Уже в ранних своих произведениях и статьях Горький боролся против упадочнической, пессимистической поэзии декаданса («Неприятность», «Поэт», «Грустная история» и др.). В 1896 г. в рецензии на сборник Ф. Сологуба «Стихи. Книга первая» Горький, критикуя поэта за пессимистические настроения, заметил, что «под этими его стихами подпишутся почти все наши новые поэты во главе с господином Мережковским» (Г-30, т. 23, стр. 121). Мережковского Горький неоднократно упоминает и в «прощальном» своем романе «Жизнь Клима Самгина», вспоминает и его поэму «Вера». Так, Самгину, когда он смотрит на Кутузова, в котором не было «ничего лишнего, придуманного <…> всё было слажено прочно и всё необходимо, как необходимы машине ее части», приходит на ум строчка «стихов молодого, но уже весьма известного поэта: „Есть красота в локомотиве“» (там же, т. 19, стр. 226).
(Стр. 561)
Впервые напечатано в «Самарской газете», 1895, № 48, 3 марта, в разделе «Маленький фельетон». Подпись: Y.
О принадлежности данного псевдонима М. Горькому см. комментарий к рассказу «Приключение мистера Чарльза Крэк». В рассказе «Для хроники» упоминается репортер Гарли Гук, который является одним из персонажей рассказа «Приключение мистера Чарльза Крэк».
Печатается по тексту газеты.
(Стр. 565)
Впервые напечатано в «Самарской газете», 1895, № 62, 19 марта, в разделе «Маленький фельетон». Подпись: Y.
Принадлежность данного псевдонима Горькому установлена по правленным писателем гранкам рассказа, которые хранятся в Архиве А. М. Горького.
Печатается по тексту «Самарской газеты» со следующими исправлениями опечаток: «Спасите меня!» (стр. 567, строка 20) вместо «Спасти тебя!»; «оглядываясь» (стр. 567, строка 36) вместо «оглядывалась».
Д. Я. Д. — Дмитрий Яковлевич Давыдов, фельетонист и очеркист «Самарской газеты».
(Стр. 570)
Впервые напечатано в «Самарской газете», 1895, № 151, 16 июля.

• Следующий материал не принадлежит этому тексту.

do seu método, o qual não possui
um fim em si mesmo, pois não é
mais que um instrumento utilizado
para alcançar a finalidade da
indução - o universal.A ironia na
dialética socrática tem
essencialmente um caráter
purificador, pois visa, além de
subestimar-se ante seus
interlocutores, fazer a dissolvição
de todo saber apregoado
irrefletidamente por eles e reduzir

Подпись: Дваге. Первым мысль о принадлежности этого рассказа Горькому высказал Е. Б. Тагер. По свидетельству Е. П. Пешковой, псевдонимом Дваге подписывались произведения, сюжеты которых подсказывал Горькому С. С. Гусев (псевдоним Слово-Глаголь, 1854–1922).
Печатается по тексту газеты.
С т р. 572. Красиво только редкое… — Ср. «Дневник братьев де Гонкур», СПб., 1898, стр. 45, 74, а также предисловие к роману Э. Гонкура «Братья Земгано».